This subject has been talked about quite a bit on TUG. You will find lots of info by using the search feature in the upper blue bar.


----------



## gorevs9 (Apr 23, 2008)

pwrshift said:


> What kind of dog weighs less than 20 lbs?
> 
> Brian



_Dogs that bounce when they bark _(I'd like to give credit to Jeff Dunham for this one)


----------



## bnoble (Apr 23, 2008)

My wife is about to acquire our second Havanese tomorrow---they top out around 13#.


----------



## geneticblend (Apr 23, 2008)

Williamsburg Plantation is supposed to be pet-friendly, and they are an II resort.


----------



## pwrshift (Apr 24, 2008)

Alan ... doesn't it break your heart to leave that little bundle at home?
Brian




AwayWeGo said:


> -- Alan Cole, McLean (Fairfax County), Virginia, USA.​


----------



## AwayWeGo (Apr 24, 2008)

*Anonymous Baby Dog.*




pwrshift said:


> Alan ... doesn't it break your heart to leave that little bundle at home?
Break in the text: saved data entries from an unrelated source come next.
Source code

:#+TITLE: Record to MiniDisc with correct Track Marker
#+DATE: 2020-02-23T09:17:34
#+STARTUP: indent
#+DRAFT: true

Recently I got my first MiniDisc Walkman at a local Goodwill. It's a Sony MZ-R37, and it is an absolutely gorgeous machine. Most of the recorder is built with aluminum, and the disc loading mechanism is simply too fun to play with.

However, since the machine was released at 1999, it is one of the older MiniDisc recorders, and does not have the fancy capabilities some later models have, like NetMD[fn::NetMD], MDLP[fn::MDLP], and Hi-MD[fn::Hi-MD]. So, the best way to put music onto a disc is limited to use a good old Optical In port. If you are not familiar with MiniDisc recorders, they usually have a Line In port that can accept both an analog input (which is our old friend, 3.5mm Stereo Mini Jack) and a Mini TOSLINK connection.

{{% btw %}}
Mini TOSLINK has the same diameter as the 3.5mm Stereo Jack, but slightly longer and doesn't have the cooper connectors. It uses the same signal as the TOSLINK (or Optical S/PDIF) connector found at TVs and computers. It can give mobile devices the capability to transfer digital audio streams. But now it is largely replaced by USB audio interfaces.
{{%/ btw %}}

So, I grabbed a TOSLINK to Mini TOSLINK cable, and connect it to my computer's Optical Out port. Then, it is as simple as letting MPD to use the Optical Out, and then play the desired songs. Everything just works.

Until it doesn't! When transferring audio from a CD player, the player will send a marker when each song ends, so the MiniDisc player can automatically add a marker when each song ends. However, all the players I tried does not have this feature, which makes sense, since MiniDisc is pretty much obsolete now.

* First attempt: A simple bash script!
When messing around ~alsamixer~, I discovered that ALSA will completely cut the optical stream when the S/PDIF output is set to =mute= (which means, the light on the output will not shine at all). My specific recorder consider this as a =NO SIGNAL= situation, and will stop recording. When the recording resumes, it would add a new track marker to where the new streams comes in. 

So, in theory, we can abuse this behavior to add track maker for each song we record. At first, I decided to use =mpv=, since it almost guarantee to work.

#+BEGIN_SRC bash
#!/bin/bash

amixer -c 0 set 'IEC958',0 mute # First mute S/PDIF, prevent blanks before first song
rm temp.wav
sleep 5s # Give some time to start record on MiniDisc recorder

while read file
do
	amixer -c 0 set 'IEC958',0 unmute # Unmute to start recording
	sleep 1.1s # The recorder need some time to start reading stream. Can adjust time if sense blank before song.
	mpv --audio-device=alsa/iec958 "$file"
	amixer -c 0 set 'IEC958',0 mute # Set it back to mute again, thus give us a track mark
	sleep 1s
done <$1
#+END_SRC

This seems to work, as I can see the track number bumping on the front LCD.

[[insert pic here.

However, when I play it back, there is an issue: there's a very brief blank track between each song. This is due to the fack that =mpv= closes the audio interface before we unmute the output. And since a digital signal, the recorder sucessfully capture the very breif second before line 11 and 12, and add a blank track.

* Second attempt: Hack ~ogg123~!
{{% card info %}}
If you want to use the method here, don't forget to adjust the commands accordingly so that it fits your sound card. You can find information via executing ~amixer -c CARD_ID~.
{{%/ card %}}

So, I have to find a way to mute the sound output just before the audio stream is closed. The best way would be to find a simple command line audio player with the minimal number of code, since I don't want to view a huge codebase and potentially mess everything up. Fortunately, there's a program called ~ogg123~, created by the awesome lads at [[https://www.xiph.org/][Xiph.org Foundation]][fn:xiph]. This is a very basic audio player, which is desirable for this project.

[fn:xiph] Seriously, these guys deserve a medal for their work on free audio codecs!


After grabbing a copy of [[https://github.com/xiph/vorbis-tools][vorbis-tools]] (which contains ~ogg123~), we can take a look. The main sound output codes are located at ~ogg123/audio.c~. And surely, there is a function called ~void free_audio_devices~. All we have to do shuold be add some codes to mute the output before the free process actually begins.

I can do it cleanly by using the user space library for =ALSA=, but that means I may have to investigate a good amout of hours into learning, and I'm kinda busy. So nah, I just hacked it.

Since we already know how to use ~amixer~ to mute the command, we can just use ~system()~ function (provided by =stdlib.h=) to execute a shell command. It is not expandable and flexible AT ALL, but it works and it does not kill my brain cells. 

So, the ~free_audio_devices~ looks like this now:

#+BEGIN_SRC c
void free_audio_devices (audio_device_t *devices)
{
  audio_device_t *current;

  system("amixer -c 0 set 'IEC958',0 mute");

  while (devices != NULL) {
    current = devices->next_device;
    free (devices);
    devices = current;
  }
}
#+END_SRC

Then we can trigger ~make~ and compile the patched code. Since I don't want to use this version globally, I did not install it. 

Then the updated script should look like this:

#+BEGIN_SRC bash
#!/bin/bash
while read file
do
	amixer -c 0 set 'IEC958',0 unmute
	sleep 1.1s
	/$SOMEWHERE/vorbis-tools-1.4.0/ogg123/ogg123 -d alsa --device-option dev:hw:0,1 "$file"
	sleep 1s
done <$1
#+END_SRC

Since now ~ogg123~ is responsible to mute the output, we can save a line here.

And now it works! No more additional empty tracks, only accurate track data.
Definitely it would -- if it was our pooch. 

But fret not.  That particular pup is somebody else's -- I don't know whose.  The doggy picture was snagged off the Internet (hotlinked, actually) strictly for purposes of illustration. 

Around here, we're (accidental)  cat people. 

So it goes. 

-- Alan Cole, McLean (Fairfax County), Virginia, USA.​


----------